Como marco histórico que supera a experiência histórica autoritária e consolida o processo de reconquista de direitos, figura a Constituição Federal de 1988, que abre perspectivas de realização prática dos direitos fundamentais que inscreve em seu corpo normativo, pelo exercício dos instrumentos que oferece à cidadania e que possibilita concretizar as exigências de justiça social, fundadas na dignidade da pessoa humana.


2 DESENVOLVIMENTO

A Assembleia Nacional Constituinte, responsável pela elaboração da nova Carta da República, de 1988, firmou o ingresso do Brasil no rol dos países democráticos, após vinte e cinco anos de repressão conduzida pelos sucessivos governos militares. Prevaleceu a opção de delegação dos poderes constituintes ao Congresso Nacional, não sendo selecionada a fórmula, que obteve amplo apoio na sociedade civil, de eleição de uma Constituinte exclusiva, a dissolver-se logo após a conclusão dos trabalhos.

Os trabalhos da Constituinte foram longos, encerrando-se, formalmente, em 5 de outubro de 1988, data da promulgação do novo texto constitucional. A ausência de um anteprojeto prévio, dada a rejeição, pelo presidente Sarney, do trabalho elaborado pela comissão de notáveis constituída para desenvolvê-lo, contribuiu para alongar as tarefas.

A inadmissão do projeto pelo governo fez-se tacitamente por via omissiva, deixando o Executivo de enviá-lo à Constituinte. Consta que o Presidente não se conformava, dentre outras coisas, com a opção parlamentarista do texto prévio. A consequência imediata desse procedimento,

[...] contrariando a velha praxe dos projetos sobre os quais costumavam trabalhar as Constituintes passadas, foi achar-se o colégio soberano sem um texto a partir do qual pudesse encetar sua tarefa, como fizeram os constituintes republicanos de 1890, 1933 e 1967. Os de 1946, colocados numa situação semelhante se inspiraram na Constituição de 1934. Em 1987, a Constituinte congressual principiou sem nenhum marco de referência.
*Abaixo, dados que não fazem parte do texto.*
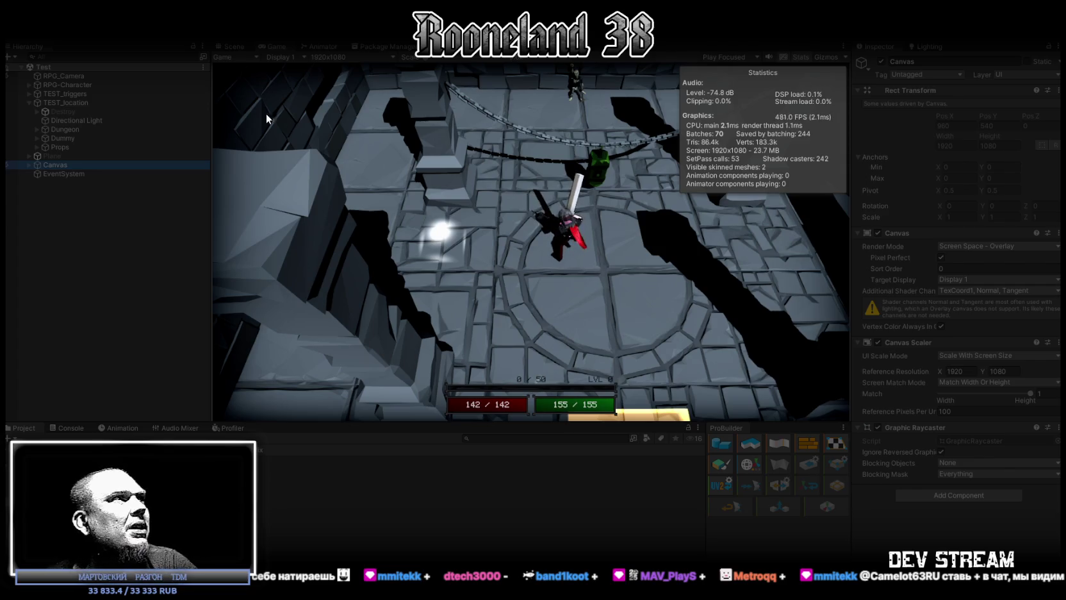
Expand the Canvas in the Hierarchy to reveal the PlayerUI health and mana bar elements.
click(29, 165)
Inspect the red health bar's fill image settings, then switch to the web radio browser.
click(98, 191)
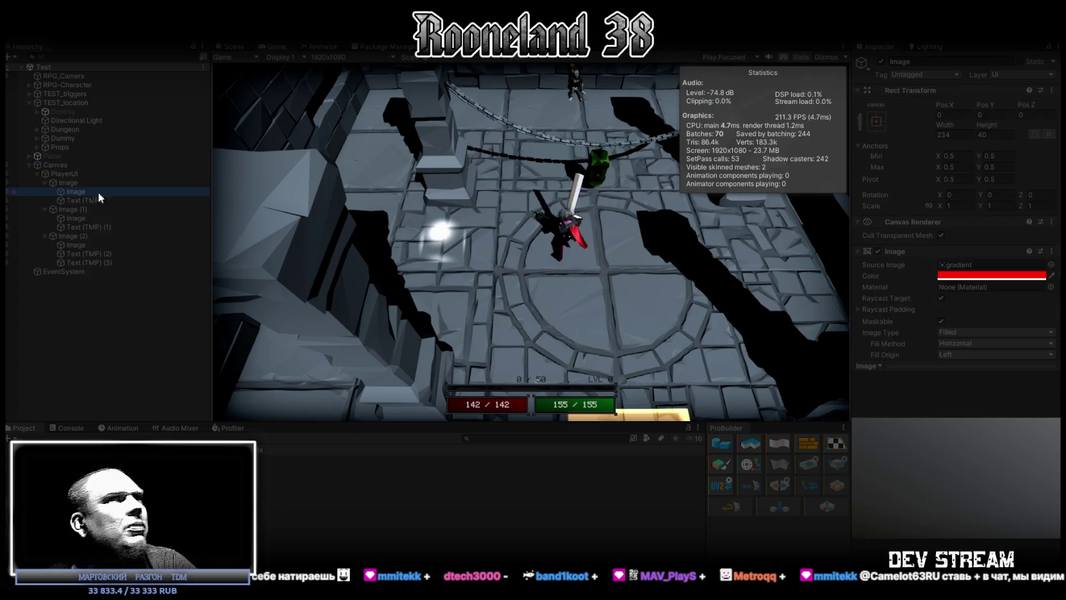
scroll(967, 301, down, 3)
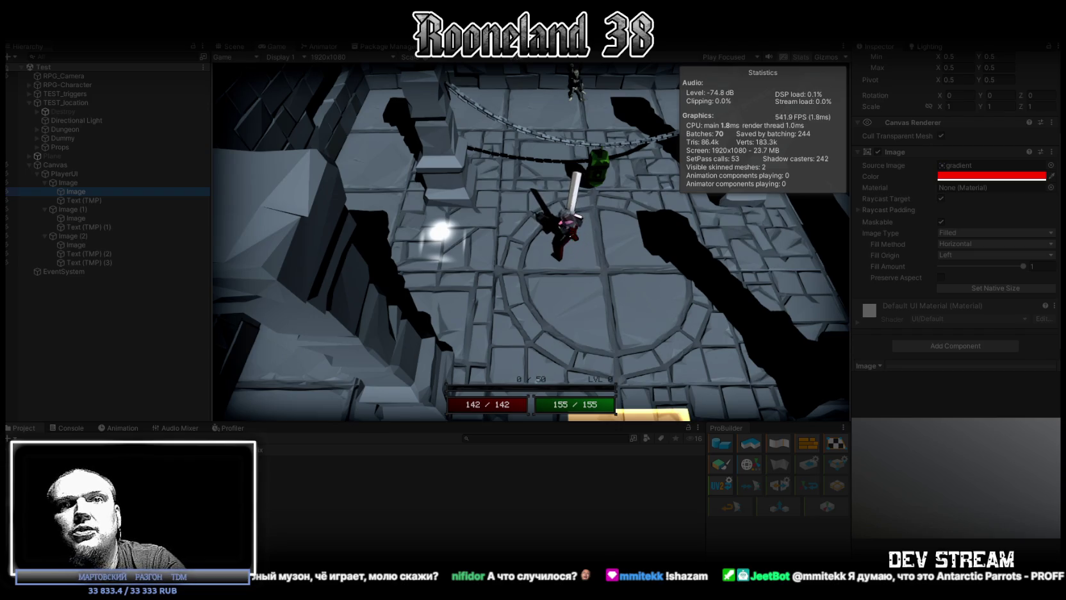
key(alt+Tab)
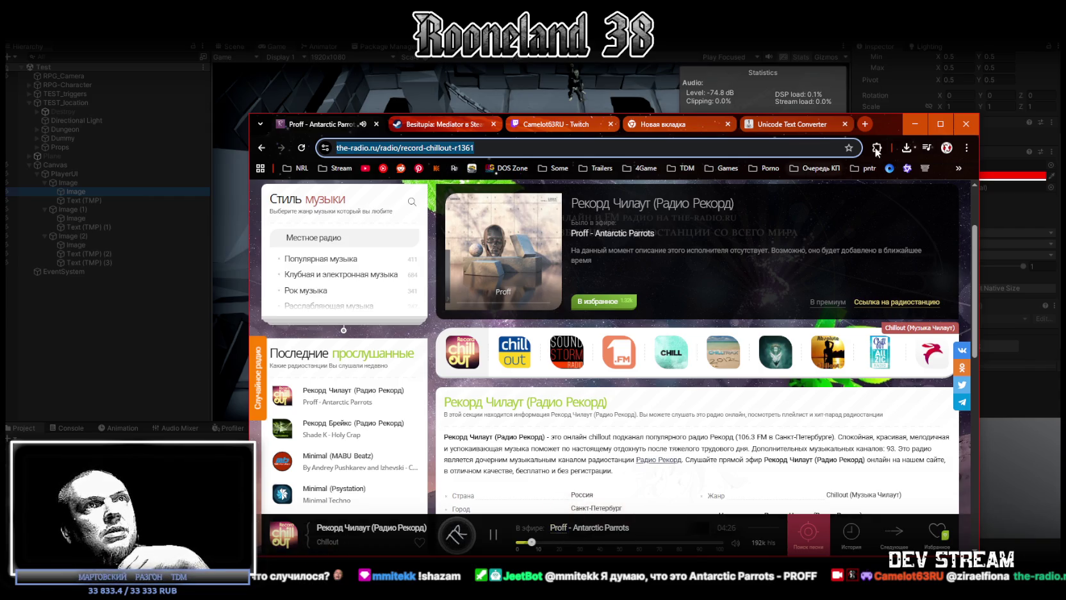
click(880, 108)
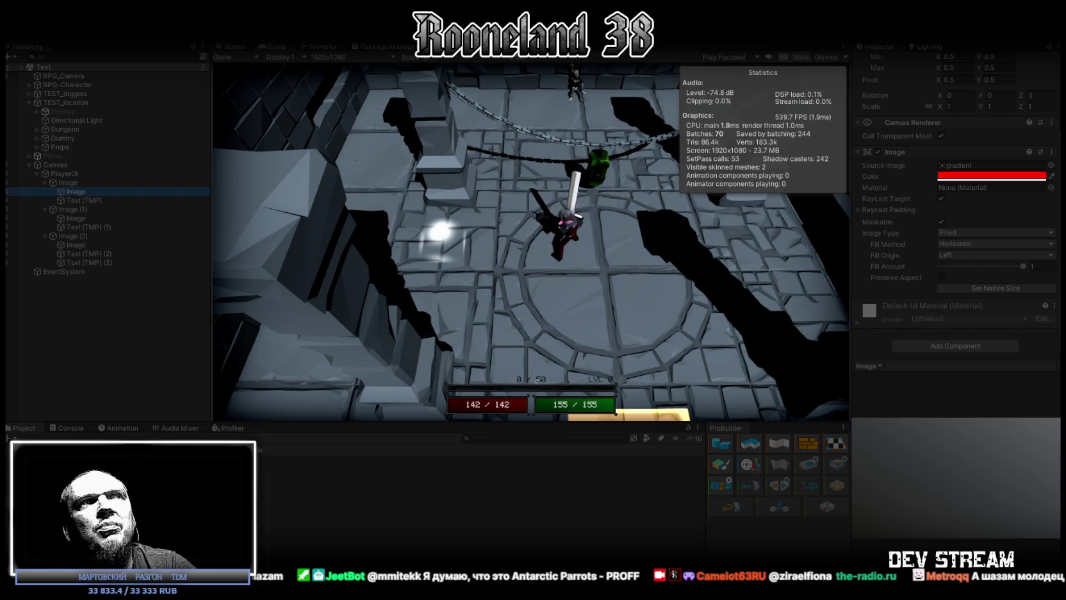
Walk the character left, up and down the dungeon floor while the HUD bars stay at 142/142 and 155/155.
key(a)
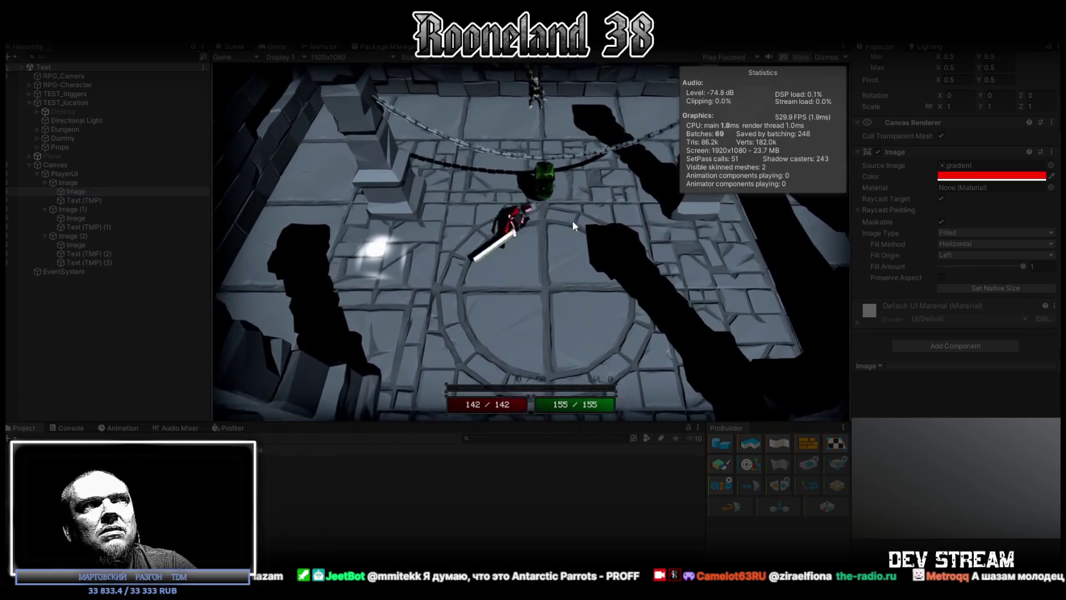
key(w)
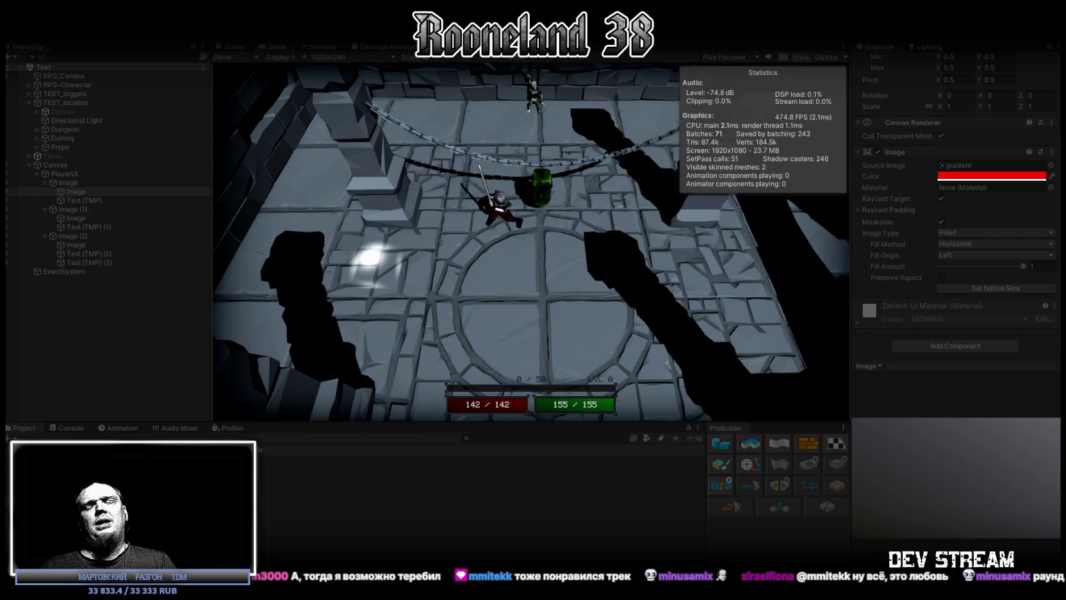
key(s)
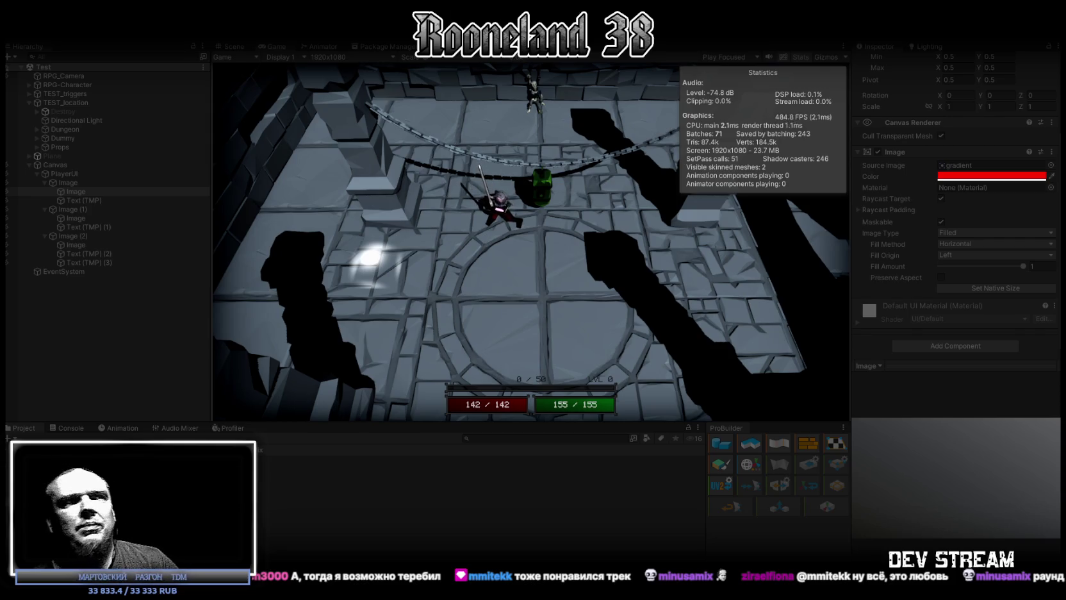
Move the character right and up, swinging its sword three times, while watching the health and mana bars.
click(590, 177)
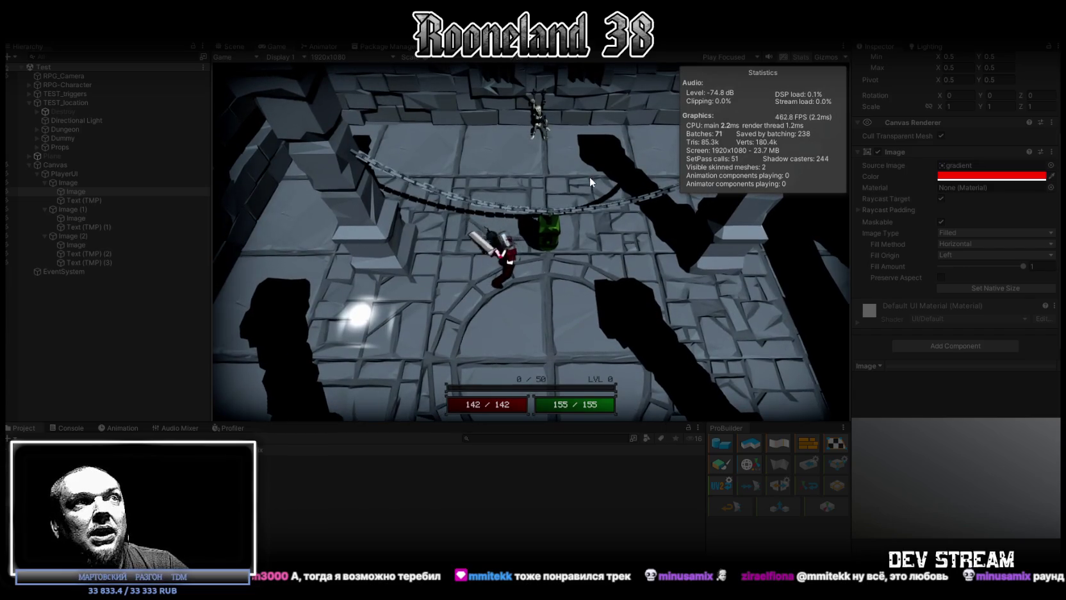
key(d)
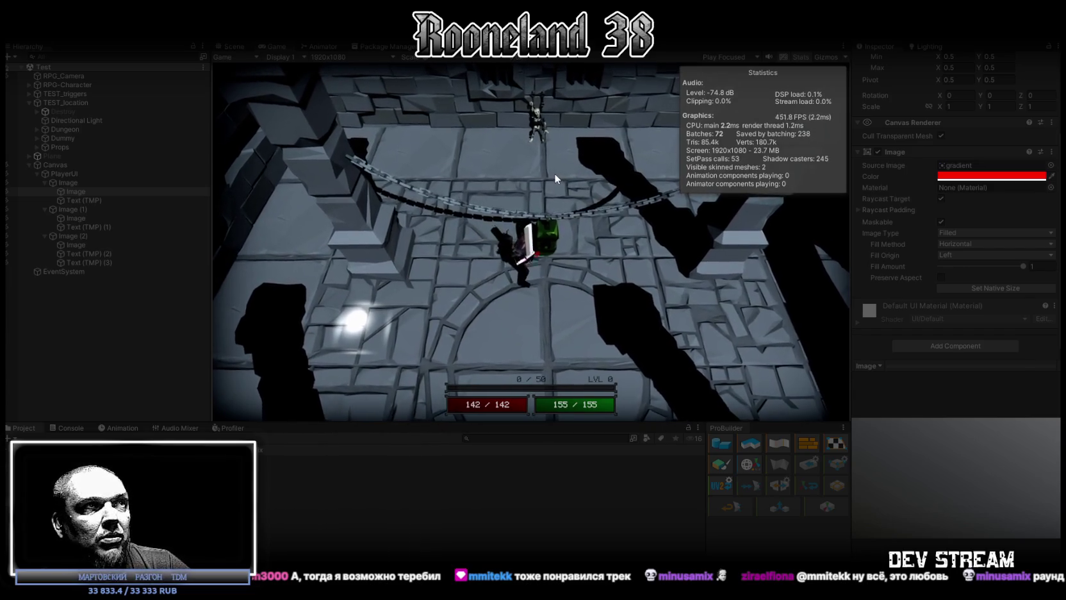
click(520, 161)
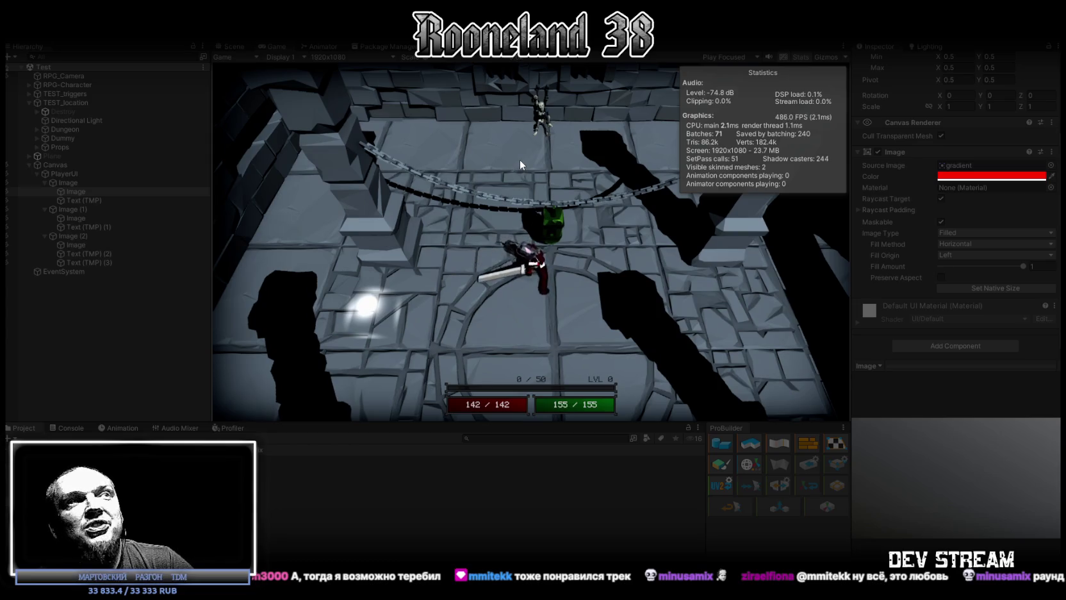
key(w)
click(589, 341)
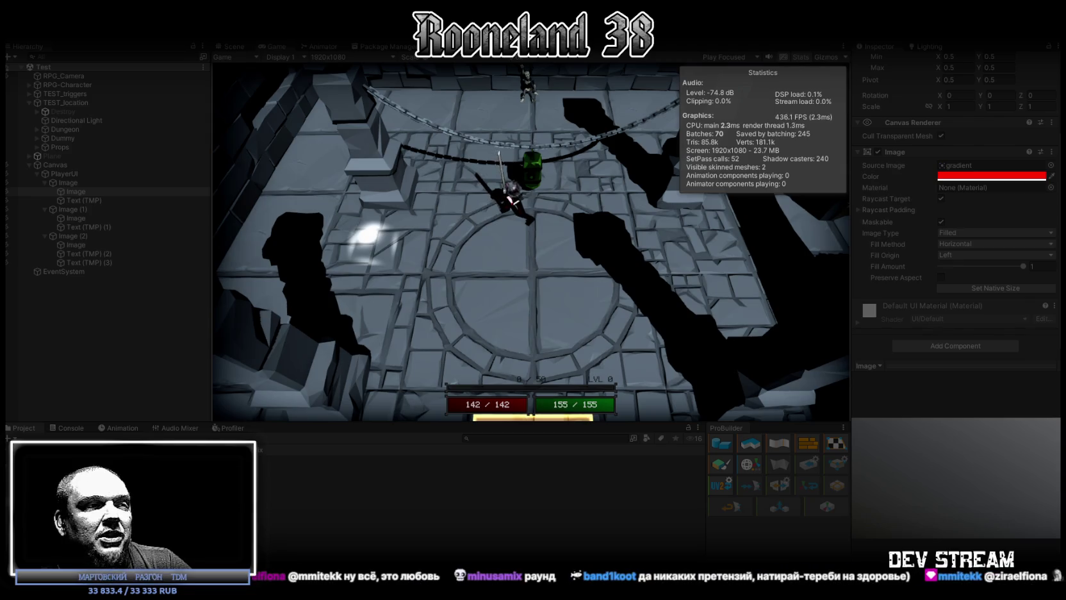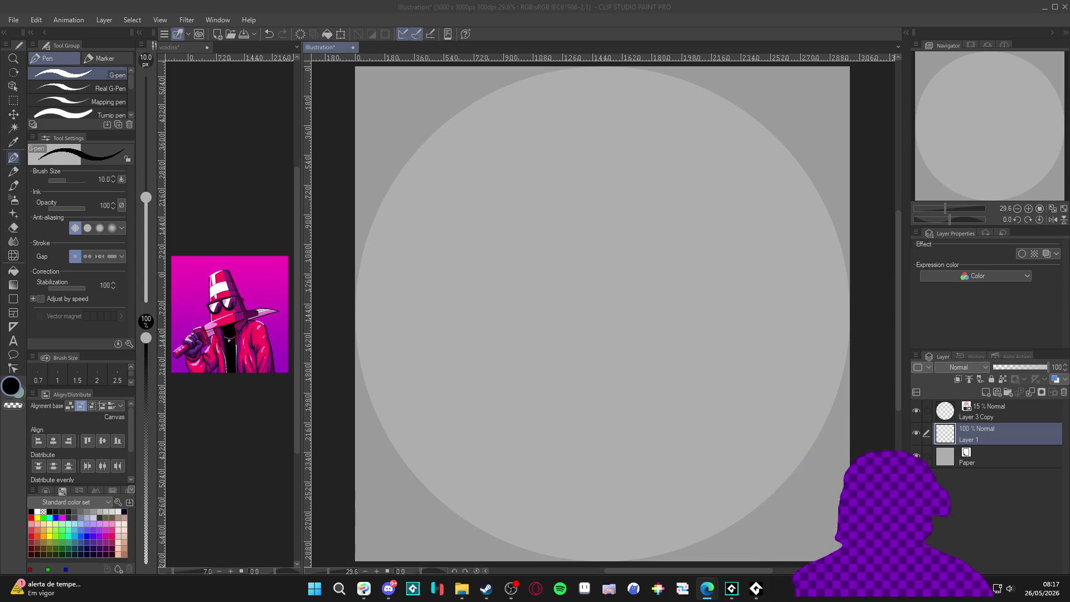
# Search the Start menu for 'pure', then dismiss the search.
pyautogui.click(310, 596)
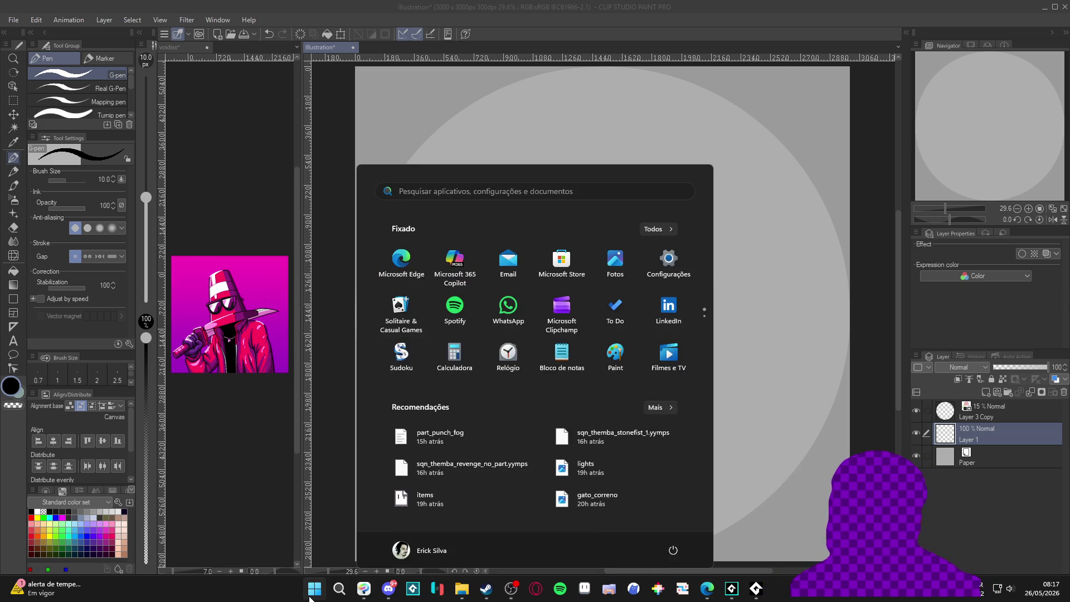
pyautogui.write('pure')
pyautogui.press('Escape')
Esse dado de início se mostrou deveras negativo, porquanto as primeiras semanas da reunião constituinte se viram rodeadas de um véu de incertezas que cobria de indecisão os trabalhos iniciais, não raro tumultuados e anárquicos, revelando um aparente despreparo a par de muitas vacilações dos membros da Assembléia, até que as comissões se consolidaram. Mas a falta de um projeto oriundo do poder acabou sendo fator deveras positivo na legitimação do processo de espontaneidade com que foi conduzido (ANDRADE; BONAVIDES, 1991, p.495).

Além dos obstáculos naturais oriundos da heterogeneidade das visões políticas, a metodologia do trabalho serviu para aumentar as deficiências do texto final. Dividida, de início, em 24 subcomissões e, posteriormente, em 8 comissões, cada uma elaborou um anteprojeto parcial, resultando num emaranhado composto de 551 artigos. A falta de coordenação entre as diversas comissões resultou em um texto minucioso e prolixo, extenso demais para um documento dessa natureza, além de corporativo e casuístico, o que pode ser explicado pela influência dos lobbies e dos grupos de pressão. Segundo Luis Roberto Barroso (2006, p. 42), essa crítica,

[...] cabível e necessária, não empana o seu caráter democrático, mas apenas realça a fisionomia ainda imatura de um País fragilizado pelas sucessivas rupturas institucionais e pela perversidade de suas relações sociais. Como protagonista e beneficiária das disfunções atávicas da sociedade brasileira, sobrepaira uma classe dominante – a elite econômica e intelectual – que jamais se interessou ou foi capaz de elaborar um projeto generoso de país, apto a integrar à cidadania, ao consumo mínimo, enfim, à vida civilizada, os enormes contingentes historicamente marginalizados.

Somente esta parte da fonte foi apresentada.